Of note, two approximate sensitivities of 84% (95% confidence interval: 73%-92%) and 99% (93%-100%) were estimated for illness days 0-5 and 6-11, respectively. Those results indicated that the sensitivity of CT for SARS-CoV-2 infection increased over time after symptom onset, which was similar to prior reports(18). Several other studies had also reported the sensitivities, with the percentages varying from 44% to 98%(18-21). The difference between those sensitivities might be partly explained by the different duration from symptom onset to inclusion.
94% (66/70) of patients who were discharged from hospital at the end of the study still had mild to substantial residual lung abnormalities on their last CT scans. The main pattern of those lung abnormalities was ground-glass opacity. A most recent publication reported 4 discharged cases who had positive SARS-CoV-2 RT-PCR results again 5-13 days after discharging(22). Thus, follow-up monitoring of patients might still be necessary.
Of note, the data on illness days ≥ 24 was not always consistent with the trend as observed before illness days 24. A reasonable explanation was that the CT scans on illness days ≥ 24 were mainly from those patients with a longer illness duration, probably related to more severe illness.

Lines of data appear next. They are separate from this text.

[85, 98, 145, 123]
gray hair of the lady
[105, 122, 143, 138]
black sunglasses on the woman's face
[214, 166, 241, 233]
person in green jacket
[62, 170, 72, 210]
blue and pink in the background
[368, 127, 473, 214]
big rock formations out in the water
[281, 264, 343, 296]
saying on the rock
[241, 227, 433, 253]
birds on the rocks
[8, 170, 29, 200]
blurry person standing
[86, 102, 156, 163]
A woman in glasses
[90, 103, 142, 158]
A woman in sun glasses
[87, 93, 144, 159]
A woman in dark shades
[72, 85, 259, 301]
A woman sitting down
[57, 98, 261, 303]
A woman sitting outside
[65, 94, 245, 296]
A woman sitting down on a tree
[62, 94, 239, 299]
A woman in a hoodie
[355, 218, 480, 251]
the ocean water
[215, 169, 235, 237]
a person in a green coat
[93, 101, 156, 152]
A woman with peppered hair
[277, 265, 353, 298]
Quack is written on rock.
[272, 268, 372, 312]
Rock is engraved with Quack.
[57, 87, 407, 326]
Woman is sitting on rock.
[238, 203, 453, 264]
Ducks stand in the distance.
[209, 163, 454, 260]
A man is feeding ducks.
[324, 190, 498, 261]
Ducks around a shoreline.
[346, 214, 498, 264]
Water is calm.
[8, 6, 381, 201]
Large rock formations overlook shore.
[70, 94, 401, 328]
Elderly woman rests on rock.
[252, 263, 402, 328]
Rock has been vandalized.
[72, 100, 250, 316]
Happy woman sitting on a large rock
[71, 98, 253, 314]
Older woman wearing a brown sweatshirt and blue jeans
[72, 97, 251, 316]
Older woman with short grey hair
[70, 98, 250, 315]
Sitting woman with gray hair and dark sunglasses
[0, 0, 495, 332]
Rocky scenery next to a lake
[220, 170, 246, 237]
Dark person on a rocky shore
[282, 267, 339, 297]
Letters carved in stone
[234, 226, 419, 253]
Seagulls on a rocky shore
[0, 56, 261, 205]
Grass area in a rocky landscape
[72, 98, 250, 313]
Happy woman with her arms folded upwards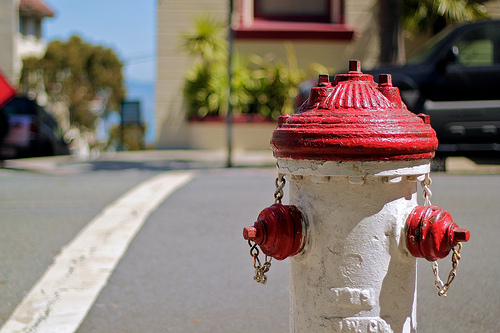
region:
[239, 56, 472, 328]
red and white fire hydrant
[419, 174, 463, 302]
chain links dangling from hydrant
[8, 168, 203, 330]
white stripe painted on road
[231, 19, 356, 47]
red window sill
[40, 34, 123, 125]
green leaves on tree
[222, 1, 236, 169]
tall grey metal street sign post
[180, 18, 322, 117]
bushes planted in flower bed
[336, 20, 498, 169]
black sport utility vehicle parked on street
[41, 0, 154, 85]
cloudless blue sky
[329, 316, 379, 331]
letters J.W.C. engraved in hydrant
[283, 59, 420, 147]
Top of fire hydrant is red.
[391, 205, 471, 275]
Red nozzle on fire hydrant.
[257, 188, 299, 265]
Red nozzle on fire hydrant.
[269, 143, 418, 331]
White fire hydrant.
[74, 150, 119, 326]
White line across the street.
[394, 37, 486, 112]
Black vehicle on road.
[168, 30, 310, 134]
Green plants near building.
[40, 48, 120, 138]
Green leaves on tree in distance.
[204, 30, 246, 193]
Pole on side of street.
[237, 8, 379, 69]
Red window frame on building.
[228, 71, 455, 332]
old fire hydrant on street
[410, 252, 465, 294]
metal chain hanging down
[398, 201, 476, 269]
red side panel of hydrant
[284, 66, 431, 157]
red top of hydrant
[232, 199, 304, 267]
red side panel on hydrant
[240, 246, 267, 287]
metal chain attached to red panel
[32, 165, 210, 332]
white line painted on street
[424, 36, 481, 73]
side view mirror on car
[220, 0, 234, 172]
silver street pole on street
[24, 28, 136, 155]
tree by side of street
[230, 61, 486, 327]
the hydrant is red and white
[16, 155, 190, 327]
a thick white line on the street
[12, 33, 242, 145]
the background is blurry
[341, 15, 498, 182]
a car is parked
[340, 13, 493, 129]
the car is black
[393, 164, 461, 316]
a chain on the hydrant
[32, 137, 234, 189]
shadow on the ground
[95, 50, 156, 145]
water in the distance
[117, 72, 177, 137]
the water is blue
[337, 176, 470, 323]
the sun is on the hydrant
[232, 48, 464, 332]
A red and white fire hydrant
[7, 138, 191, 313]
a white line in the road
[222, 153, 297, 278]
A chain on a fire hydrant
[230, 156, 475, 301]
Two chains on a fire hydrant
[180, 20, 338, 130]
Plants behind the fire hydrant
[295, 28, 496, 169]
A car parked in the street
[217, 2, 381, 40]
A window on a building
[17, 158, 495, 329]
A street behind the fire hydrant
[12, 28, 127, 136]
Trees in the distance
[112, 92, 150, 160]
A sign in the distance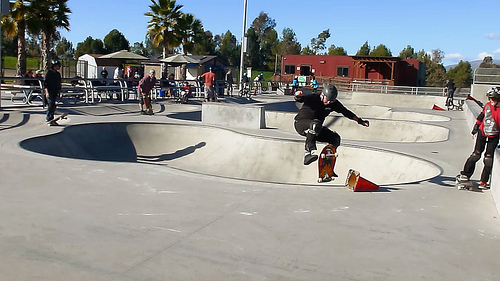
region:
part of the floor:
[340, 221, 417, 275]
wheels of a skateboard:
[321, 148, 340, 163]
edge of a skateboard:
[316, 160, 325, 173]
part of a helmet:
[325, 73, 337, 103]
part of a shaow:
[176, 140, 203, 160]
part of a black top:
[303, 94, 326, 114]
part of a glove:
[348, 111, 375, 133]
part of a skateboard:
[461, 177, 472, 192]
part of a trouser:
[473, 130, 488, 152]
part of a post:
[233, 20, 253, 79]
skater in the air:
[291, 79, 370, 178]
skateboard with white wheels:
[312, 144, 346, 192]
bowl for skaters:
[23, 114, 255, 204]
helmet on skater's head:
[319, 83, 344, 110]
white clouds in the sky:
[448, 32, 490, 62]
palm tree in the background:
[138, 6, 205, 46]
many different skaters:
[36, 48, 251, 135]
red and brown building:
[271, 32, 433, 99]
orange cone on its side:
[343, 165, 392, 207]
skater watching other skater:
[441, 75, 499, 184]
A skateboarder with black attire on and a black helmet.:
[273, 72, 386, 184]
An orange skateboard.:
[310, 140, 348, 188]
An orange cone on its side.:
[337, 163, 391, 205]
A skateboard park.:
[0, 7, 482, 262]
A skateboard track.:
[13, 105, 450, 207]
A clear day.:
[71, 6, 496, 56]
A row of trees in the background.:
[65, 20, 486, 91]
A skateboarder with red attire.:
[442, 79, 497, 199]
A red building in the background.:
[269, 35, 431, 114]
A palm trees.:
[2, 10, 196, 97]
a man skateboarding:
[282, 78, 357, 198]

There are several limitations in our study. First, subgroup analysis of mild and severe patients was not performed. Subgroup analysis would also be of great benefit in determining potential prognostic factors. Second, larger sample size and longer follow-up were needed to better depict the development of the illness.

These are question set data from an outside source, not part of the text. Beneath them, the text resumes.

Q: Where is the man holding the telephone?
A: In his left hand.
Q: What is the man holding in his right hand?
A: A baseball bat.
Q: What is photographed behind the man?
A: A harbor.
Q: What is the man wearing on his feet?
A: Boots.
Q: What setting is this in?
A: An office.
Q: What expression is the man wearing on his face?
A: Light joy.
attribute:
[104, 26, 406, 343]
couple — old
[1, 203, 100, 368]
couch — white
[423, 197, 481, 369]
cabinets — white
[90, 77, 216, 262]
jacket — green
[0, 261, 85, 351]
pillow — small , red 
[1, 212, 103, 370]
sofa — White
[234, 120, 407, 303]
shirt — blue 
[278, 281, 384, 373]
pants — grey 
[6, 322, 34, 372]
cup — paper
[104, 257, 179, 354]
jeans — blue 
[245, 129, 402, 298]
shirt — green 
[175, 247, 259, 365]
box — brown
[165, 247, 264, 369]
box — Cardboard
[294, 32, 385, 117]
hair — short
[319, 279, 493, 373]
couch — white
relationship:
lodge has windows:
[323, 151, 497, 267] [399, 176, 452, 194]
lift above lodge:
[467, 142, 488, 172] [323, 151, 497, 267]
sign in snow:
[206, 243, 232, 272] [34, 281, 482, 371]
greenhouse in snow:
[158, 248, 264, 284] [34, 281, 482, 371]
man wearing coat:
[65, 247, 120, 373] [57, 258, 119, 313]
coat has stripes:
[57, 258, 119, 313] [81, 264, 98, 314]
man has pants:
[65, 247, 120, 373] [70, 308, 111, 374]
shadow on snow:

In conclusion, the most commonly seen CT manifestations in COVID-19 pneumonia were bilateral ground-glass opacity with subpleural distribution and absence of pleural effusion. The extent of CT abnormalities progressed rapidly after the onset of symptoms, peaked around 6-11 days, and followed by persistence of high levels in lung abnormalities. The temporal changes of the diverse CT manifestations followed a specific pattern, which might indicate the progression and recovery of the illness.